Personal ties bring Congress to Princeton
While historical records don't document the reasons why Boudinot chose Princeton over Trenton, Collins wrote that it was not the first time that members of Congress had considered Princeton as home to the federal government. Correspondence of 1779 shows at least one member of Congress referred to buying land in Princeton to establish public buildings for a permanent home for the federal government.
But historical accounts more or less deduced that Boudinot's reasons were personal. He knew Princeton well.
"As a boy he had played along its fertile street when his father's silversmith shop was also the village post office," Collins wrote. Boudinot had married Hannah Stockton, who was the sister of "Princeton's leading citizen," Richard Stockton, who had been a member of Congress and a signer of the Declaration of Independence.
There was also the fact that Boudinot's colleague John Witherspoon had left Congress a few months earlier to become president of the College of New Jersey.
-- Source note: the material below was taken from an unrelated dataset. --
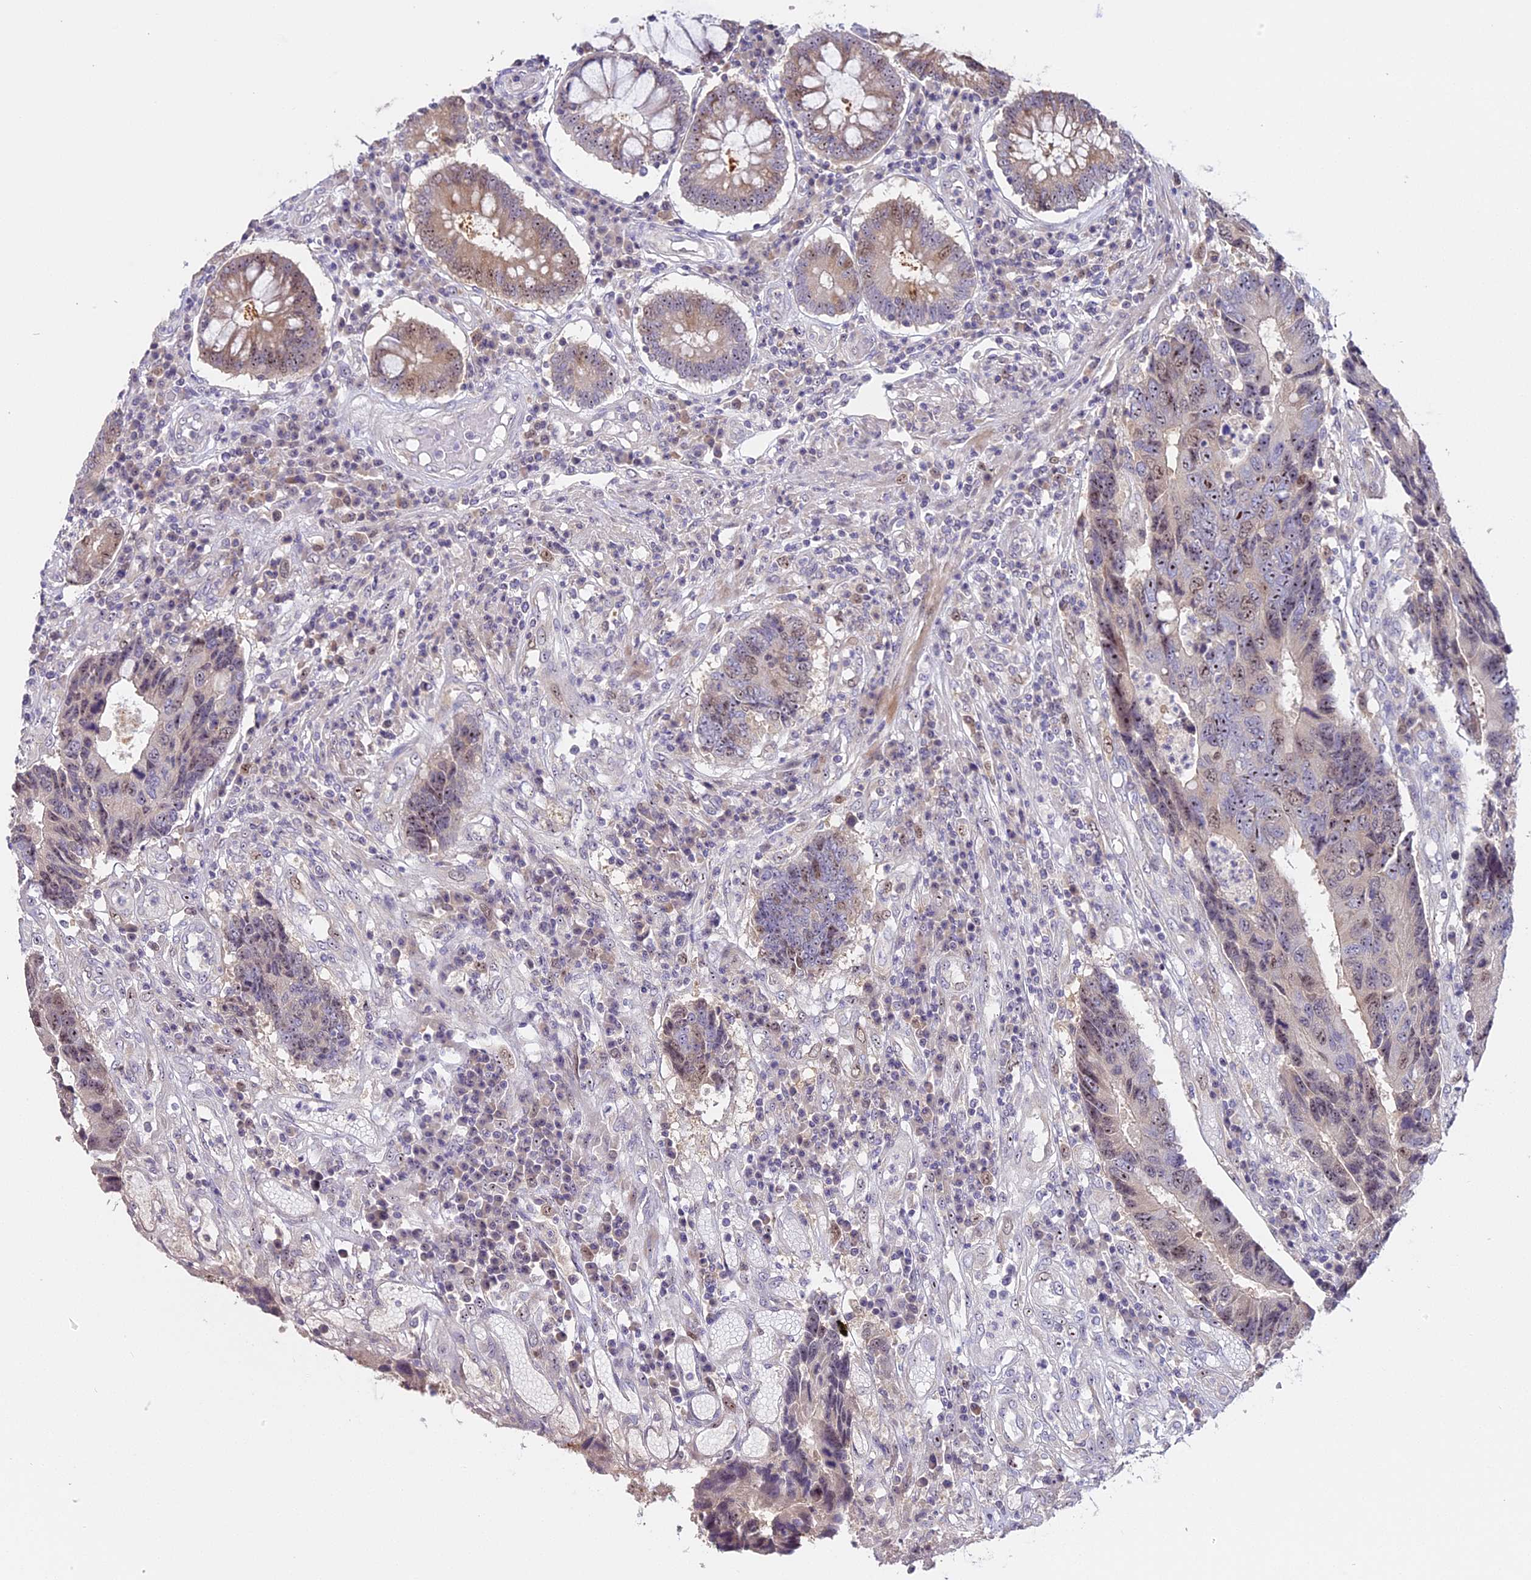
{"staining": {"intensity": "weak", "quantity": ">75%", "location": "nuclear"}, "tissue": "colorectal cancer", "cell_type": "Tumor cells", "image_type": "cancer", "snomed": [{"axis": "morphology", "description": "Adenocarcinoma, NOS"}, {"axis": "topography", "description": "Rectum"}], "caption": "Adenocarcinoma (colorectal) stained for a protein (brown) exhibits weak nuclear positive staining in about >75% of tumor cells.", "gene": "RAD51", "patient": {"sex": "male", "age": 84}}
He was president from 1768 to 1794.
"Nor is it possible that as a trustee of the College of New Jersey he (Boudinot) had forgotten its unswerving loyalty to the Revolutionary cause or lost sight of the patriotism of citizens whose little village rejoiced in a well-earned reputation as a hot-bed of rebellion," Collins wrote.
The New Jersey State Council welcomed the Congress unanimously, submitting a letter pledging the loyalty of the state.
Vice President of the College Samuel Stanhope Smith also presented to Congress a letter on June 26, 1783, on behalf of the governors and masters of the University offering, "If the Hall, or library room, can be made of any service to Congress, as places in which to hold their Sessions, or for any other purpose, we pray that they would accept them during their continuance in this place."
The Congress passed a resolution July 2 accepting the use of Nassau Hall, sent a letter to the town July 4, and the University was the seat of the federal government from July to November of 1783.
It was while in Princeton that the Congress learned that the Treaty of Paris had been signed Sept. 3, 1783, and it was this peace treaty that ultimately recognized the nation's independence.